Content starts

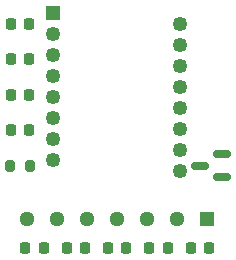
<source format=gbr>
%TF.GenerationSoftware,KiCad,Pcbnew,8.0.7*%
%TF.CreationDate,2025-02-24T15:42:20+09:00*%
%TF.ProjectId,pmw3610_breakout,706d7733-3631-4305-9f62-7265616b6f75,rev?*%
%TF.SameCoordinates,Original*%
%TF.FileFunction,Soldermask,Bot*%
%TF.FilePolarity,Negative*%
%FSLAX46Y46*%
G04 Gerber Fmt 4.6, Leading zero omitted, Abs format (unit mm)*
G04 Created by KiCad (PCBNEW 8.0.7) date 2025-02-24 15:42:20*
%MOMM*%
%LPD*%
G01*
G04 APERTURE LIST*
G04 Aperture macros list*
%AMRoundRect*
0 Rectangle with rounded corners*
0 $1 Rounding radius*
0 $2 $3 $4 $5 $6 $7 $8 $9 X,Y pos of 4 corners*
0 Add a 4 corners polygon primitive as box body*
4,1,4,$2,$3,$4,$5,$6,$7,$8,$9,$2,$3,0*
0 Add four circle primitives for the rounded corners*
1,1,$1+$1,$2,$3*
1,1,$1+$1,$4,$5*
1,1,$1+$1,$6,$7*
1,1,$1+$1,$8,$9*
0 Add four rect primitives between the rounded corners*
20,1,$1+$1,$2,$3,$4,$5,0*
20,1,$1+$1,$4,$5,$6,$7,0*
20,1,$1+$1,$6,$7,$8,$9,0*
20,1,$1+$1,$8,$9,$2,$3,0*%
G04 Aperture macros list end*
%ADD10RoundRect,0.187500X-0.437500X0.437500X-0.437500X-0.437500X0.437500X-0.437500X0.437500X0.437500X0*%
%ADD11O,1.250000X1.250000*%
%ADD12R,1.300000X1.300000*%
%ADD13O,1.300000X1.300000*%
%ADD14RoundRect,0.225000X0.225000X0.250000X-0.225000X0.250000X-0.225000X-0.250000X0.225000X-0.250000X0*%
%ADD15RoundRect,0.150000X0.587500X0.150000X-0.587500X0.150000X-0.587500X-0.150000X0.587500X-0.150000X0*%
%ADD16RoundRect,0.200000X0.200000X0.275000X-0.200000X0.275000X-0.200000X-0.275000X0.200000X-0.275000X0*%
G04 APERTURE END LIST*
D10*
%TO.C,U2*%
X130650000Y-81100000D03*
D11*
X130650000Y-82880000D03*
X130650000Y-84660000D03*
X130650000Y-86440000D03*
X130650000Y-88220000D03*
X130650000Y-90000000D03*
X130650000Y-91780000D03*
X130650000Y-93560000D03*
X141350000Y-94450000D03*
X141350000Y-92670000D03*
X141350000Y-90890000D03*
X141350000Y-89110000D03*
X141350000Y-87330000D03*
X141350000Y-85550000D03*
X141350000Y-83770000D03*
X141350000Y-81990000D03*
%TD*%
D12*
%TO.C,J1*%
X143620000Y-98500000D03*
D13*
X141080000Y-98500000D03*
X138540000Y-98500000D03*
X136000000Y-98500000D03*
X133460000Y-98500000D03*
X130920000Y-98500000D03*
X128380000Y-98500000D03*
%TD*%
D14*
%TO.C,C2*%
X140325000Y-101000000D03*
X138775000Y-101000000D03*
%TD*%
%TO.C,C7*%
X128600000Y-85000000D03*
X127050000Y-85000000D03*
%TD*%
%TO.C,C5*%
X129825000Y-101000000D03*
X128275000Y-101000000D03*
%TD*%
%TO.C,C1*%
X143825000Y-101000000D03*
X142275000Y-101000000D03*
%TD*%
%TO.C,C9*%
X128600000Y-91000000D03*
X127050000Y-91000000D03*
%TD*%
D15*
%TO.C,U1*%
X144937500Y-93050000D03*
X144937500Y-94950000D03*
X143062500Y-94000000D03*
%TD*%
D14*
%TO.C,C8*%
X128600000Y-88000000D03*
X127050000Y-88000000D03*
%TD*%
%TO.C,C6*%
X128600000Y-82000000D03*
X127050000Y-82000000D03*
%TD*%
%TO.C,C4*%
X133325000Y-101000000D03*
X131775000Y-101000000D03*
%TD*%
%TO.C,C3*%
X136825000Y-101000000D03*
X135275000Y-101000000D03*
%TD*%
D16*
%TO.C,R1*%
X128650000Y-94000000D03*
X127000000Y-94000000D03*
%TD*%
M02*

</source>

Content ends

ACTIVITY —
Please transcribe each entry exactly and exclude any image it contains.

THE ANSWER —
<source format=gbr>
%TF.GenerationSoftware,KiCad,Pcbnew,8.0.7*%
%TF.CreationDate,2025-02-24T15:42:20+09:00*%
%TF.ProjectId,pmw3610_breakout,706d7733-3631-4305-9f62-7265616b6f75,rev?*%
%TF.SameCoordinates,Original*%
%TF.FileFunction,Soldermask,Bot*%
%TF.FilePolarity,Negative*%
%FSLAX46Y46*%
G04 Gerber Fmt 4.6, Leading zero omitted, Abs format (unit mm)*
G04 Created by KiCad (PCBNEW 8.0.7) date 2025-02-24 15:42:20*
%MOMM*%
%LPD*%
G01*
G04 APERTURE LIST*
G04 Aperture macros list*
%AMRoundRect*
0 Rectangle with rounded corners*
0 $1 Rounding radius*
0 $2 $3 $4 $5 $6 $7 $8 $9 X,Y pos of 4 corners*
0 Add a 4 corners polygon primitive as box body*
4,1,4,$2,$3,$4,$5,$6,$7,$8,$9,$2,$3,0*
0 Add four circle primitives for the rounded corners*
1,1,$1+$1,$2,$3*
1,1,$1+$1,$4,$5*
1,1,$1+$1,$6,$7*
1,1,$1+$1,$8,$9*
0 Add four rect primitives between the rounded corners*
20,1,$1+$1,$2,$3,$4,$5,0*
20,1,$1+$1,$4,$5,$6,$7,0*
20,1,$1+$1,$6,$7,$8,$9,0*
20,1,$1+$1,$8,$9,$2,$3,0*%
G04 Aperture macros list end*
%ADD10RoundRect,0.187500X-0.437500X0.437500X-0.437500X-0.437500X0.437500X-0.437500X0.437500X0.437500X0*%
%ADD11O,1.250000X1.250000*%
%ADD12R,1.300000X1.300000*%
%ADD13O,1.300000X1.300000*%
%ADD14RoundRect,0.225000X0.225000X0.250000X-0.225000X0.250000X-0.225000X-0.250000X0.225000X-0.250000X0*%
%ADD15RoundRect,0.150000X0.587500X0.150000X-0.587500X0.150000X-0.587500X-0.150000X0.587500X-0.150000X0*%
%ADD16RoundRect,0.200000X0.200000X0.275000X-0.200000X0.275000X-0.200000X-0.275000X0.200000X-0.275000X0*%
G04 APERTURE END LIST*
D10*
%TO.C,U2*%
X130650000Y-81100000D03*
D11*
X130650000Y-82880000D03*
X130650000Y-84660000D03*
X130650000Y-86440000D03*
X130650000Y-88220000D03*
X130650000Y-90000000D03*
X130650000Y-91780000D03*
X130650000Y-93560000D03*
X141350000Y-94450000D03*
X141350000Y-92670000D03*
X141350000Y-90890000D03*
X141350000Y-89110000D03*
X141350000Y-87330000D03*
X141350000Y-85550000D03*
X141350000Y-83770000D03*
X141350000Y-81990000D03*
%TD*%
D12*
%TO.C,J1*%
X143620000Y-98500000D03*
D13*
X141080000Y-98500000D03*
X138540000Y-98500000D03*
X136000000Y-98500000D03*
X133460000Y-98500000D03*
X130920000Y-98500000D03*
X128380000Y-98500000D03*
%TD*%
D14*
%TO.C,C2*%
X140325000Y-101000000D03*
X138775000Y-101000000D03*
%TD*%
%TO.C,C7*%
X128600000Y-85000000D03*
X127050000Y-85000000D03*
%TD*%
%TO.C,C5*%
X129825000Y-101000000D03*
X128275000Y-101000000D03*
%TD*%
%TO.C,C1*%
X143825000Y-101000000D03*
X142275000Y-101000000D03*
%TD*%
%TO.C,C9*%
X128600000Y-91000000D03*
X127050000Y-91000000D03*
%TD*%
D15*
%TO.C,U1*%
X144937500Y-93050000D03*
X144937500Y-94950000D03*
X143062500Y-94000000D03*
%TD*%
D14*
%TO.C,C8*%
X128600000Y-88000000D03*
X127050000Y-88000000D03*
%TD*%
%TO.C,C6*%
X128600000Y-82000000D03*
X127050000Y-82000000D03*
%TD*%
%TO.C,C4*%
X133325000Y-101000000D03*
X131775000Y-101000000D03*
%TD*%
%TO.C,C3*%
X136825000Y-101000000D03*
X135275000Y-101000000D03*
%TD*%
D16*
%TO.C,R1*%
X128650000Y-94000000D03*
X127000000Y-94000000D03*
%TD*%
M02*

</source>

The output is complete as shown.